残念…いじめ報告書ミス、確認不足のまま公開していた いじめられた生徒の母「認識こんなものなんだ」 生徒通う学校名は黒塗り、“重大事態”どこで起きた…母が学校名を公開してほしかった理由

いじめ報告書の黒塗り、外れぬ状態で再公開 母親は

 埼玉県立学校で発生したいじめ事案に関して、8月に県教育委員会が県ホームページ(HP)上で掲載したいじめ重大事態報告書のマスキング(黒塗り)の一部が特定の操作によって外れる状態になっていた問題で、県教委は29日、公開を取りやめていた報告書を修正しHP上に再公開した。埼玉新聞の取材に応じた被害生徒の母は、いじめ問題に対する認識の甘さを指摘し、再発防止に向けて校名の公表を求めた。

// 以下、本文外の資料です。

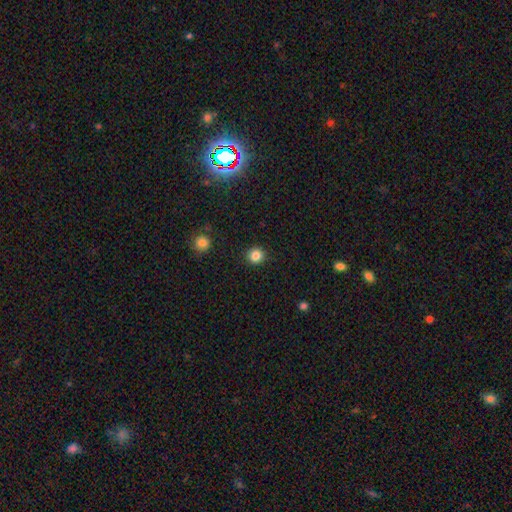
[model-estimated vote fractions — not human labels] Q: Smooth or featured?
A: smooth (84%); runner-up: star or artifact (12%)
Q: How rounded?
A: round (93%); runner-up: in between (6%)
Q: Merging?
A: none (92%); runner-up: minor disturbance (5%)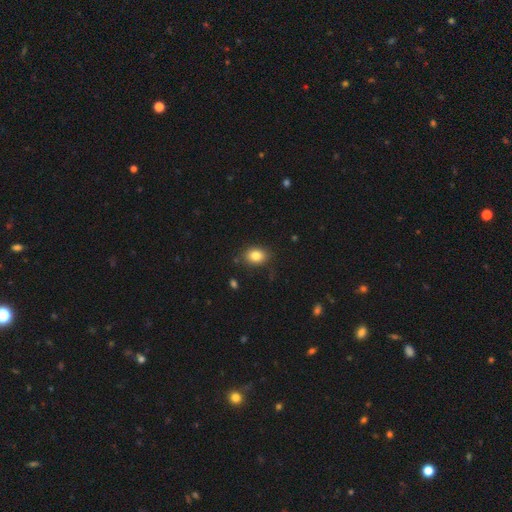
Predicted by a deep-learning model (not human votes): A smooth galaxy with no disk features (83%) that is in between round and cigar-shaped (62%).

Vote fractions:
- Smooth or featured? smooth: 83% / star or artifact: 10% / featured or disk: 7%
- How rounded? in between: 62% / round: 37% / cigar-shaped: 1%
- Merging? none: 84% / minor disturbance: 12% / major disturbance: 3% / merger: 2%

 再公開されたのは「いじめ事案に関する報告書」(全15ページ)と被害生徒の保護者による「報告書に対する所見」(全7ページ)の2部で、黒塗りが外れないよう修正したほか内容に変更はない。8月の公表時は報告書のうち、「所見」で被害生徒の通う学校名や学年、学級などにかけられた黒塗りが全ページ外れる状態になっていた。

 県教育局生徒指導課は「マスキング作業におけるマニュアルの確認不足だった」と説明。「今後は印刷したものを読み取り、複数の目で確認してから公開するなど、マニュアルに沿って対応していく」とした。当該校については、8月末に県教委の職員が出向いて、教職員に対する研修を実施している。

 被害生徒の母は埼玉新聞の取材に「マニュアルも確認せずに公表したと聞き、いじめに対しての認識はこんなものなんだと思い残念」と語った。

 被害生徒は当該校の在校生徒、保護者にいじめ重大事態が当該校で起こったことであると知らせてほしいと要望したが、個人情報保護を理由にかなわなかったといい「また同じことが起こるのではないか」と懸念。「子どもの希望は、当該校で二度と自分と同じような被害者を出さないこと。再発防止のためにもせめて学校名を公表してほしい」と要望した。